Work order →
Search the records for lines with the word "size" and copy each match.

Source records →
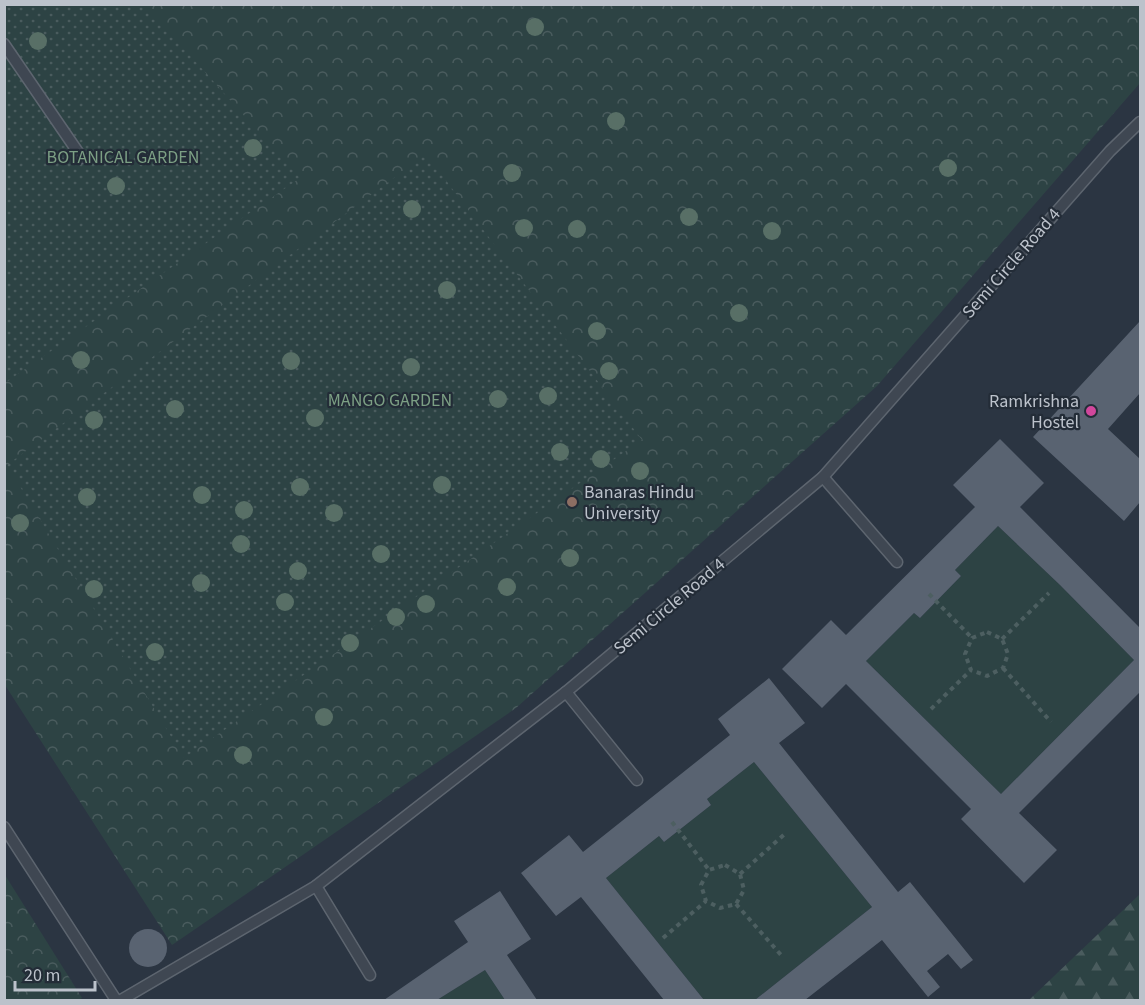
<svg xmlns="http://www.w3.org/2000/svg" width="1145" height="1005" font-family="'Source Sans 3',sans-serif">
	<defs>
		<pattern id="forest-firs" width="22" height="20" patternUnits="userSpaceOnUse" patternTransform="scale(1.5)"><rect width="22" height="20" fill="#2d4344"/><path d="M5 1l3.5 6h-7zM16 11l3.5 6h-7z" fill="#4a5c5e"/></pattern>
		<pattern id="park-crowns" width="20" height="18" patternUnits="userSpaceOnUse" patternTransform="scale(1.5)"><rect width="20" height="18" fill="#2d4344"/><path d="M2 6a3 3 0 1 1 6 0M12 15a3 3 0 1 1 6 0" fill="none" stroke="#4a5c5e"/></pattern>
		<pattern id="garden-dots" width="8" height="8" patternUnits="userSpaceOnUse" patternTransform="scale(1.5)"><rect width="8" height="8" fill="#2d4344"/><path d="M2 2h.1M6 6h.1" fill="none" stroke="#4a5c5e" stroke-width="1.8" stroke-linecap="round"/></pattern>
	</defs>
	<rect width="100%" height="100%" fill="#2b3542"/>
	<g fill="#2d4344">
		<path d="M 998,526 L 1060,585 L 1134,660 L 1001,794 L 866,661 L 914,613 L 920,618 L 961,576 L 955,570 Z"/>
		<path d="M 754,762 L 872,907 L 755,1000 L 704,1000 L 606,878 L 659,836 L 664,842 L 711,805 L 707,799 Z"/>
		<path d="M 485,970 L 505,1000 L 437,1000 Z"/>
	</g>
	<path fill="url(#forest-firs)" d="M 1140,894 L 1140,1000 L 1029,1000 Z"/>
	<g fill="url(#park-crowns)">
		<path d="M 5,5 L 1140,5 L 1140,83 L 877,386 L 516,708 L 172,945 L 5,685 Z"/>
		<path d="M 5,875 L 82,998 L 78,1000 L 5,1000 Z"/>
	</g>
	<g fill="url(#garden-dots)">
		<path d="M 5,5 L 145,5 L 300,178 L 5,383 Z"/>
		<path d="M 426,154 L 642,440 L 184,758 L 7,465 Z"/>
	</g>
	<g fill="#596371" fill-rule="evenodd">
		<path d="M 1140,321 L 1140,393 L 1108,429 L 1140,459 L 1140,502 L 1124,521 L 1033,437 Z"/>
		<path d="M 1000,439 L 1044,483 L 1020,507 L 1140,628 L 1140,692 L 1019,813 L 1057,850 L 1024,883 L 961,819 L 971,809 L 846,684 L 822,708 L 782,669 L 831,620 L 846,635 L 975,507 L 953,485 ZM 998,526 L 1060,585 L 1134,660 L 1001,794 L 866,661 L 914,613 L 920,618 L 961,576 L 955,570 Z"/>
		<path d="M 769,678 L 805,723 L 779,743 L 898,892 L 910,882 L 973,960 L 961,969 L 948,954 L 927,971 L 940,987 L 928,997 L 882,940 L 805,1000 L 755,1000 L 872,907 L 754,762 L 707,799 L 711,805 L 664,842 L 659,836 L 606,878 L 704,1000 L 664,1000 L 581,897 L 556,916 L 521,873 L 569,835 L 583,852 L 730,735 L 718,719 Z"/>
		<path d="M 500,891 L 531,939 L 507,955 L 537,1000 L 505,1000 L 485,970 L 437,1000 L 384,1000 L 468,942 L 454,921 Z"/>
		<circle cx="148" cy="948" r="19"/>
	</g>
	<g fill="none" stroke-linecap="round" stroke-linejoin="round">
		<defs>
			<g id="service">
				<path d="M 4,44 L 82,158"/>
				<path d="M 823,477 L 897,562"/>
				<path d="M 566,692 L 637,780"/>
				<path d="M 4,827 L 116,1000"/>
				<path d="M 316,886 L 370,975"/>
				<path d="M 121,1000 L 316,886 L 566,692 L 823,477 L 1110,151 L 1140,122"/>
			</g>
		</defs>
		<use href="#service" stroke="#5d656f" stroke-width="13"/>
		<g stroke="#4d5f61" stroke-width="4" stroke-dasharray="4.5 4.5" stroke-linecap="butt">
			<path d="M 929,594 L 972,638"/>
			<path d="M 987,632 L 1002,639 L 1008,654 L 1003,668 L 987,676 L 971,670 L 965,654 L 972,638 Z"/>
			<path d="M 1002,639 L 1049,593"/>
			<path d="M 1003,668 L 1051,722"/>
			<path d="M 931,709 L 971,670"/>
			<path d="M 672,822 L 709,870"/>
			<path d="M 725,865 L 740,874 L 744,890 L 736,904 L 720,908 L 706,901 L 701,885 L 709,870 Z"/>
			<path d="M 740,874 L 787,832"/>
			<path d="M 736,904 L 781,955"/>
			<path d="M 663,938 L 706,901"/>
		</g>
		<use href="#service" stroke="#3f4752" stroke-width="10"/>
	</g>
	<g fill="#586f66">
		<circle cx="535" cy="27" r="9"/>
		<circle cx="38" cy="41" r="9"/>
		<circle cx="616" cy="121" r="9"/>
		<circle cx="253" cy="148" r="9"/>
		<circle cx="948" cy="168" r="9"/>
		<circle cx="512" cy="173" r="9"/>
		<circle cx="116" cy="186" r="9"/>
		<circle cx="412" cy="209" r="9"/>
		<circle cx="689" cy="217" r="9"/>
		<circle cx="524" cy="228" r="9"/>
		<circle cx="577" cy="229" r="9"/>
		<circle cx="772" cy="231" r="9"/>
		<circle cx="447" cy="290" r="9"/>
		<circle cx="739" cy="313" r="9"/>
		<circle cx="597" cy="331" r="9"/>
		<circle cx="81" cy="360" r="9"/>
		<circle cx="291" cy="361" r="9"/>
		<circle cx="411" cy="367" r="9"/>
		<circle cx="609" cy="371" r="9"/>
		<circle cx="548" cy="396" r="9"/>
		<circle cx="498" cy="399" r="9"/>
		<circle cx="175" cy="409" r="9"/>
		<circle cx="315" cy="418" r="9"/>
		<circle cx="94" cy="420" r="9"/>
		<circle cx="560" cy="452" r="9"/>
		<circle cx="601" cy="459" r="9"/>
		<circle cx="640" cy="471" r="9"/>
		<circle cx="442" cy="485" r="9"/>
		<circle cx="300" cy="487" r="9"/>
		<circle cx="202" cy="495" r="9"/>
		<circle cx="87" cy="497" r="9"/>
		<circle cx="244" cy="510" r="9"/>
		<circle cx="334" cy="513" r="9"/>
		<circle cx="20" cy="523" r="9"/>
		<circle cx="241" cy="544" r="9"/>
		<circle cx="381" cy="554" r="9"/>
		<circle cx="570" cy="558" r="9"/>
		<circle cx="298" cy="571" r="9"/>
		<circle cx="201" cy="583" r="9"/>
		<circle cx="507" cy="587" r="9"/>
		<circle cx="94" cy="589" r="9"/>
		<circle cx="285" cy="602" r="9"/>
		<circle cx="426" cy="604" r="9"/>
		<circle cx="396" cy="617" r="9"/>
		<circle cx="350" cy="643" r="9"/>
		<circle cx="155" cy="652" r="9"/>
		<circle cx="324" cy="717" r="9"/>
		<circle cx="243" cy="755" r="9"/>
	</g>
	<circle fill="#d1479c" stroke="#232c37" stroke-width="2" cx="1091" cy="411" r="6"/>
	<circle fill="#8d6e63" stroke="#232c37" stroke-width="2" cx="572" cy="502" r="6"/>
	<g text-anchor="middle" stroke-width="4.5" stroke-linejoin="round" paint-order="stroke">
		<g font-size="18" fill="#7c9f84" stroke="#232c37">
			<text x="123" y="163">BOTANICAL GARDEN</text>
			<text x="390" y="406">MANGO GARDEN</text>
		</g>
		<g font-size="18" fill="#bcc2cb" stroke="#232c37">
			<text transform="translate(1011 263) rotate(-49)" y="6">Semi Circle Road 4</text>
			<text transform="translate(669 606) rotate(-40)" y="6">Semi Circle Road 4</text>
		</g>
		<g font-size="18" fill="#bcc2cb" stroke="#232c37" text-anchor="end">
			<text x="1079" y="407">Ramkrishna<tspan x="1079" dy="21">Hostel</tspan></text>
			<text x="584" y="498" text-anchor="start">Banaras Hindu<tspan x="584" dy="21">University</tspan></text>
		</g>
	</g>
	<rect width="1145" height="1005" fill="none" stroke="#bcc2cb" stroke-width="12"/>
	<path d="M15 981v9h80v-9" fill="none" stroke="#bcc2cb" stroke-width="3"/>
	<text x="24" y="981" font-size="18" fill="#bcc2cb" stroke="#232c37" stroke-width="4.5" paint-order="stroke">20 m</text>
</svg>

Your response →
		<g font-size="18" fill="#7c9f84" stroke="#232c37">
		<g font-size="18" fill="#bcc2cb" stroke="#232c37">
		<g font-size="18" fill="#bcc2cb" stroke="#232c37" text-anchor="end">
	<text x="24" y="981" font-size="18" fill="#bcc2cb" stroke="#232c37" stroke-width="4.5" paint-order="stroke">20 m</text>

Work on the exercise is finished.